- PASSAGE -

"""

Sunday, August 31, 2014

TV: The pilots

Amazon wants you to help them pick their next show.

Of course they do, they didn't do too well picking last season's crop, did they?

Alpha House was supposed to set the word on fire but received only slightly average reviews and no buzz at all.

How bad does a show starring only men have to be to be ignored by the Water Cooler Set?

Pretty damn bad.

And Alpha House is.

So it doesn't take a lot to improve over last year's crop.



In fact, the main titles for Hysteria are already heads and tails above last year's effort at sci fi which promised, should the pilot get a series order from Amazon, they'd fill the special effects scenes in.  And Whit Stillman's The Cosmopolitians features Joan Osborne singing the theme song, her 2007 cover of "What Becomes of the Broken Hearted."

Let's start with that show because it's unique, one-of-a-kind and what TV could really use.

It's a wry and amusing pilot which has about five rhythms going on at once -- a hallmark in Stillman's previous work.

Stillman is one of the great directors to emerge in the independent film movement before it was co-opted by the Weinsteins.  Other great film makers who emerged during that era include Allison Anders, Spike Lee, Robert Rodriguez, Rose Troche, Lana and Andy Wachowskis, Kimberly Peirce, and Kevin Smith.  We don't include Quentin Tarantino on the list.  He does his Warner Brothers cartoons very well, we just don't mistake them for art.  We also note that the film makers we listed?  They've had epic battles with studios, they have suffered and fought for their art.

Quentin?  Every step has been smoothed over by the Weinsteins.  He is their product.  They repeatedly save his work by insisting he reshoot, he recast, he edit this or that.  In fact, the robotic feel to so many of his films can be explained by the fact that he basically does what the Weinstein's tell him -- he's a more of a directing program than a director.

"""

- PROVIDED MATERIAL -

"""

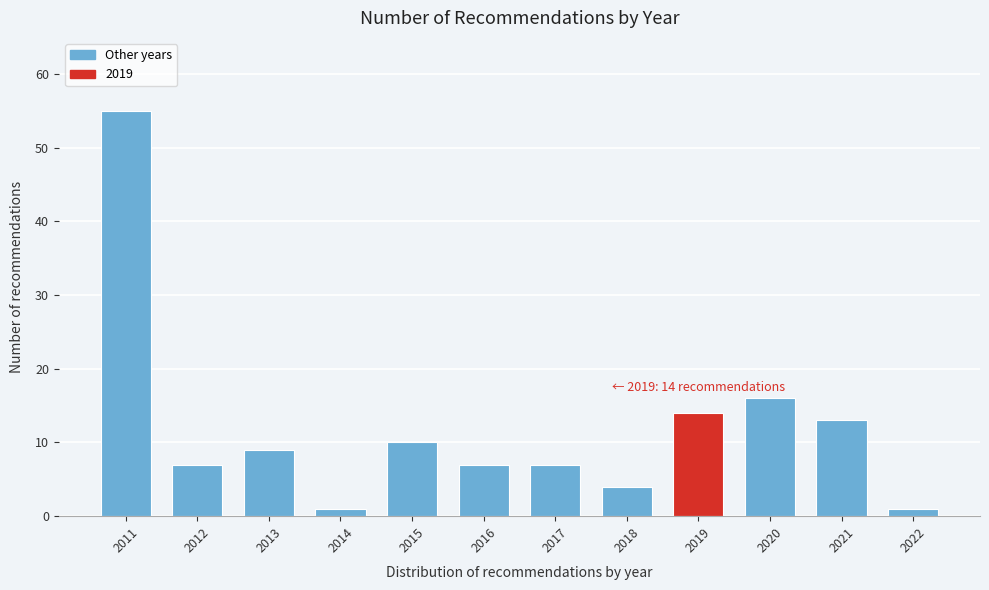

Reading left to right, what are all the values shown in this chart?

2011=55	2012=7	2013=9	2014=1	2015=10	2016=7	2017=7	2018=4	2019=14	2020=16	2021=13	2022=1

"""

- EXERCISE -
Write the next part of the post above about Amazon's TV pilots, picking up right after its last sentence.

- ANSWER SECTION -
Someone with more talent and ambition would be Steven Soderbergh, a true artist.  And like Stillman, he emerges early on in the era.  He's changed film more than he's ever been credit for -- there would be no Tarantino if Sodenberg hadn't re-invented film dialogue to begin with.  We're huge fans.

But we're puzzled by Red Oaks, the pilot Soderbergh produces.

It's not a bad pilot.

Paul Reiser plays an ass and he's perfect for and in the role.  He's funny, everyone is.  Jennifer Grey probably walks away with all the laughs.

But what's the point?

Does Amazon -- does anyone -- really need a sitcom set in the eighties about a White teen in college working at a country club?

It's well done but it's nothing we haven't seen before many times and probably was best done by Gary Marshall with The Flamingo Kid.



And does anyone need Really?

No offense to Sarah Chalke or Selma Blair but weren't they bothered by the dated premise?

Fat man, skinny wife?

Really goes all out on the formula by having two fat men (one of whom has bigger boobs than his wife, as his young daughter points out) and two skinny women.


Even worse than the tired genre is the tone.


We've broken old habits of unhealthy vice,
We now eat fresh seaweed and short-grained brown rice;
We've cleared out our cupboards, threw out those stale rolls,
By planting a garden, we've cleaned up our souls
"Organic," written by Patty Hall


Patty Hall's song gently skewers 'we.'  But there's nothing gentle or informed about Really where the four leads all play smug characters who really believed they've cleaned up their souls.

"I voted for Romney," a young outsider says to the group and they look like they want to die.

The smugness and superiority grows tired real damn quick.

Worse than a bunch of overweight Peter Pans would be Hand of God which appears to exist solely to ask the question if there's anything Dana Delany won't stoop too?

She seemed like such a talented actress on China Beach but would a talented actress have been repeatedly upstaged by a supporting character.  Yes, the supporting character, KC, was played by Marg Helgenberger who is an acting miracle.  But Dana had the focus of each episode and the best written scenes.  Still Marg walked away with the show.

Dana followed up China Beach with the film Exit to Eden in which she played a character who spanked Paul Mercurio but whose heart really wasn't in it.

America did not feel her pain and the film flopped.

Which is the story of all of Dana's films except for Housesitter, the Goldie Hawn and Steve Martin comedy.

Most of her post-China Beach work has been bad TV.  Body of Proof offered her a change of pace and a bit of quality for two seasons -- sadly, the show ran for three.

Delany destroyed the show.

Having a hit show wasn't enough for Delany who didn't enjoy certain things about the show.  She didn't, for example, like that audiences loved Nicholas Bishop so she got behind firing him after the second season.  She wanted more than Bishop fired, she wanted Jeri Ryan fired as well. The producers were ready to go along with that -- ABC was not willing to fire Ryan.

So the producers just sidelined Jeri's character for all but one episode, the sixth one, "Fallen Angel."  Also known as the highest rated episode of season three.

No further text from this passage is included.